Он говорил все это с таким видом, как будто сам Шурик не был бандитом и убийцей и не отправил на смерть десятки людей. Было видно, что он и любил и жалел своего племянника, и, однако, все-таки не это чувство жалости было самым главным из того, что он испытывал. Главным было другое — его ужасно испугало то, что произошло с Шуриком, и он очень боялся за себя. До сих пор его вера в немецкий порядок и в силу этого порядка, стоявшего на защите и Шурика, и его самого, была непоколебимой, но сегодня, после смерти Шурика, эта вера сразу рухнула, и перед обеими женщинами сидел насмерть испуганный, жалкий и откровенно дрожавший за свою жизнь человек. Он несколько раз порывался уйти, но потом каждый раз оставался; кажется, ему было страшно вернуться одному к себе в комнату.
— Софья Леонидовна, — наконец после заметного колебания сказал он,— если наши вернутся, а я не успею уйти с немцами, вы подтвердите им, что я ничего такого не делал? Вы подтвердите, да?
— Кому это «им»? — холодно спросила Софья Леонидовна.

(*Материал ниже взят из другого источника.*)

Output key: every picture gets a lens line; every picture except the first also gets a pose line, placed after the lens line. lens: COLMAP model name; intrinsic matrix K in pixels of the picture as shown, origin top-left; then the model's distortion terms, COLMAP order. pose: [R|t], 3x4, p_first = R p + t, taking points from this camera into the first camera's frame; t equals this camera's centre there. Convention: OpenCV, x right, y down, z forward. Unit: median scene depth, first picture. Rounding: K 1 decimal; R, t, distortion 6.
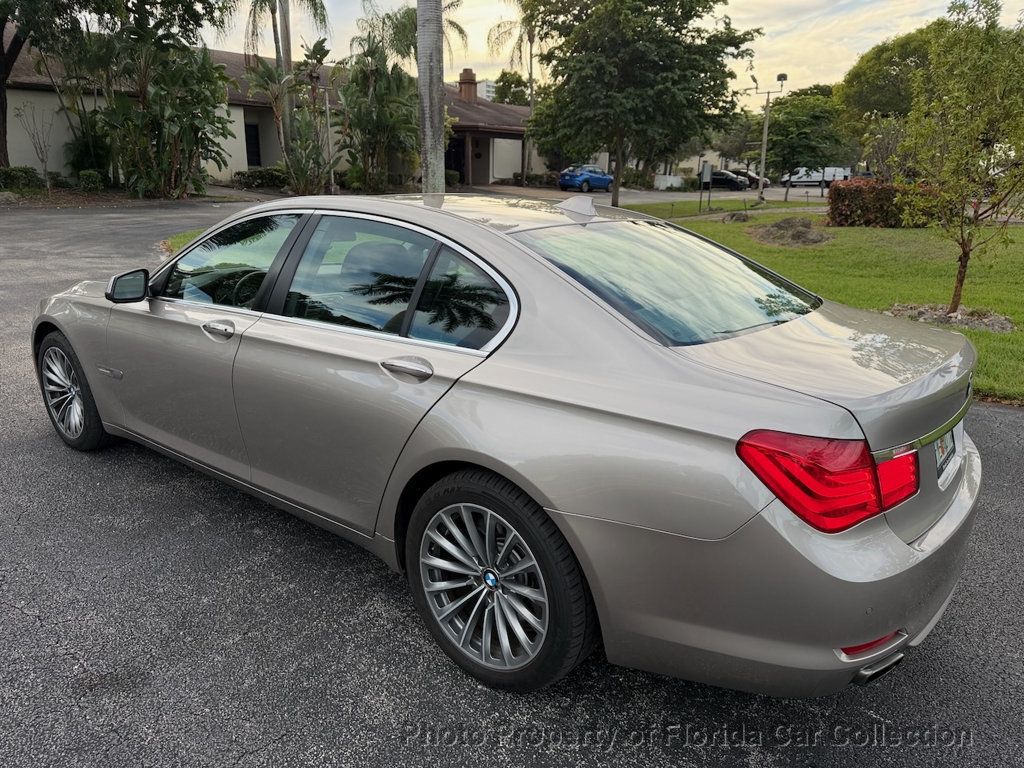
lens RADIAL K [[748.9, 0, 512.0], [0, 748.9, 384.0], [0, 0, 1]] dist [-0.018892, -0.003340]
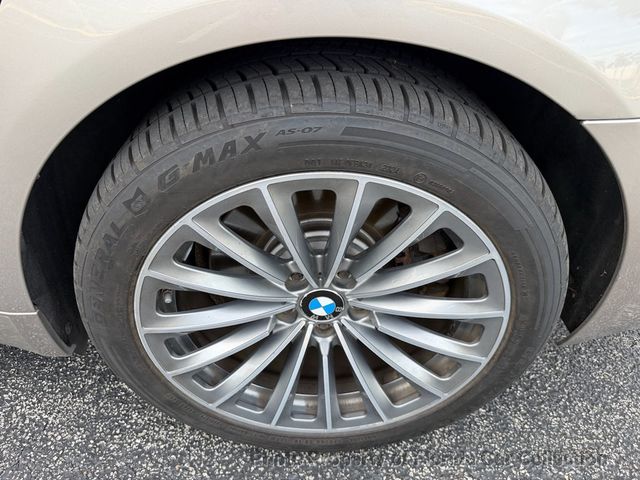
lens RADIAL K [[468.1, 0, 320.0], [0, 468.1, 240.0], [0, 0, 1]] dist [-0.018892, -0.003340]
pose [[0.762448, -0.392921, 0.514088, -0.073099], [0.125416, 0.869184, 0.478320, 0.034765], [-0.634779, -0.300219, 0.711986, 0.347703]]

— Им,— сказал Прилипко,— Я ведь знаю, вы депутатом горсовета когда-то были, они вам поверят.
— Бог с вами, Иван Ильич,— сказала Софья Леонидовна,— кому это я могу сказать и какая мне вера будет, когда я сама здесь на немцев не покладая рук работала. Что вы только говорите, честное слово!
— Нет, нет,— горячо возразил Прилипко,— они вам все-таки больше, чем мне, поверят, уверяю вас.
— Ахинею вы городите, Иван Ильич, напугались, вот и городите. Опомнитесь, не будьте бабою!
От этих резких слов Прилипко неожиданно немножко успокоился и даже попытался приосаниться,
— Да, да,— сказал он,— это у меня просто нервы сдают, вы совершенно правы! — Но потом снова вспомнил о Шурике и опять стал прикладывать трясущуюся руку к своему лицу, показывая, в каких местах Шурику пробили голову.
Неизвестно, сколько бы это еще продолжалось, если бы Софья Леонидовна не спросила его, когда хоронить-то будут.